Predicting overall survival (OS) in non-small cell lung cancer (NSCLC) patients from multicenter CT data remains challenged by regional heterogeneity and batch effects. Method: We propose a multi-regional radiomic framework jointly modeling features from the whole lung, primary tumor, and mediastinal lymph nodes, integrating handcrafted radiomics, foundation model (FM)-derived deep features, and clinical variables. We introduce a novel two-stage normalization combining ComBat harmonization with reconstruction kernel normalization (RKN), and develop a SHAP-guided consensus risk stratification model. Contribution/Results: The FM-plus-clinical model achieves a C-index of 0.7616 and time-dependent AUC (t-AUC) of 0.8866; the consensus model attains t-AUC = 0.92, sensitivity = 97.6%, outperforming TNM staging and covering 78% of test samples. This work establishes a new paradigm for interpretable, robust, multicenter OS prediction in NSCLC.

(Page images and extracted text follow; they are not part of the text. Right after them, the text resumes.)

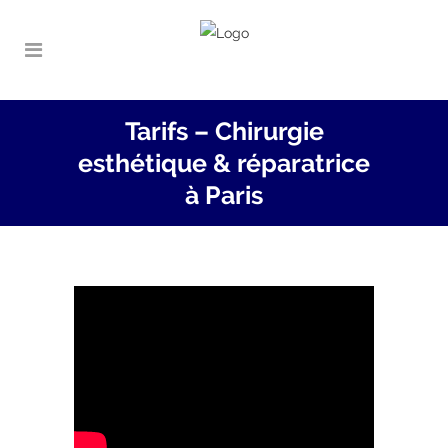
Tarifs – Chirurgie
esthétique & réparatrice
à Paris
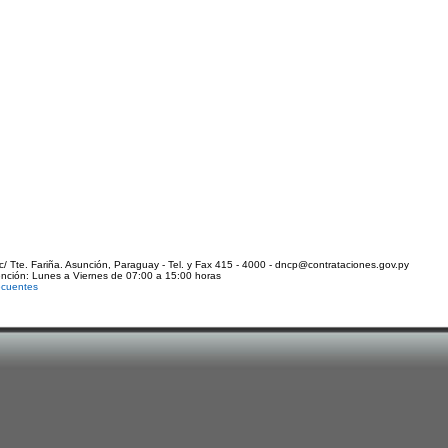
c/ Tte. Fariña. Asunción, Paraguay - Tel. y Fax 415 - 4000 - dncp@contrataciones.gov.py
ención: Lunes a Viernes de 07:00 a 15:00 horas
ecuentes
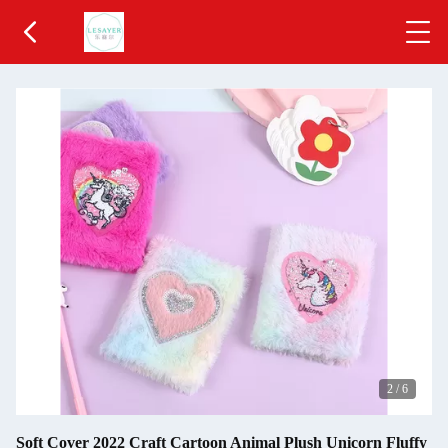
2
/
6
Soft Cover 2022 Craft Cartoon Animal Plush Unicorn Fluffy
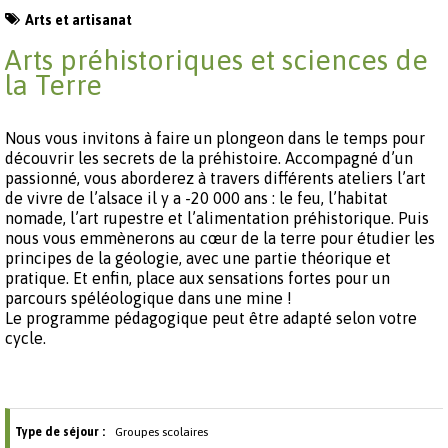
Arts et artisanat
Arts préhistoriques et sciences de
la Terre
Nous vous invitons à faire un plongeon dans le temps pour
découvrir les secrets de la préhistoire. Accompagné d’un
passionné, vous aborderez à travers différents ateliers l’art
de vivre de l’alsace il y a -20 000 ans : le feu, l’habitat
nomade, l’art rupestre et l’alimentation préhistorique. Puis
nous vous emmènerons au cœur de la terre pour étudier les
principes de la géologie, avec une partie théorique et
pratique. Et enfin, place aux sensations fortes pour un
parcours spéléologique dans une mine !
Le programme pédagogique peut être adapté selon votre
cycle.
Type de séjour :
Groupes scolaires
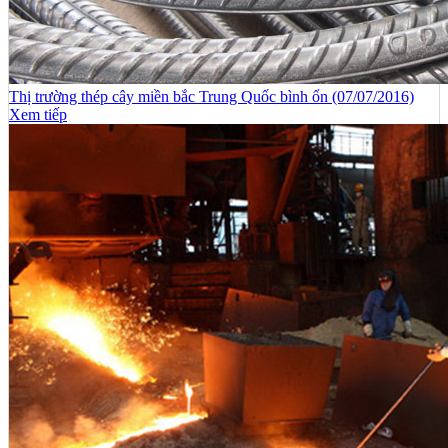
Thị trường thép cây miền bắc Trung Quốc bình ổn (07/07/2016)
Xem tiếp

Purpose: To evaluate the impact of harmonization and multi-region CT image feature integration on survival prediction in non-small cell lung cancer (NSCLC) patients, using handcrafted radiomics, pretrained foundation model (FM) features, and clinical data from a multicenter dataset. Methods: We analyzed CT scans and clinical data from 876 NSCLC patients (604 training, 272 test) across five centers. Features were extracted from the whole lung, tumor, mediastinal nodes, coronary arteries, and coronary artery calcium (CAC). Handcrafted radiomics and FM deep features were harmonized using ComBat, reconstruction kernel normalization (RKN), and RKN+ComBat. Regularized Cox models predicted overall survival; performance was assessed using the concordance index (C-index), 5-year time-dependent area under the curve (t-AUC), and hazard ratio (HR). SHapley Additive exPlanations (SHAP) values explained feature contributions. A consensus model used agreement across top region of interest (ROI) models to stratify patient risk. Results: TNM staging showed prognostic utility (C-index = 0.67; HR = 2.70; t-AUC = 0.85). The clinical + tumor radiomics model with ComBat achieved a C-index of 0.7552 and t-AUC of 0.8820. FM features (50-voxel cubes) combined with clinical data yielded the highest performance (C-index = 0.7616; t-AUC = 0.8866). An ensemble of all ROIs and FM features reached a C-index of 0.7142 and t-AUC of 0.7885. The consensus model, covering 78% of valid test cases, achieved a t-AUC of 0.92, sensitivity of 97.6%, and specificity of 66.7%. Conclusion: Harmonization and multi-region feature integration improve survival prediction in multicenter NSCLC data. Combining interpretable radiomics, FM features, and consensus modeling enables robust risk stratification across imaging centers.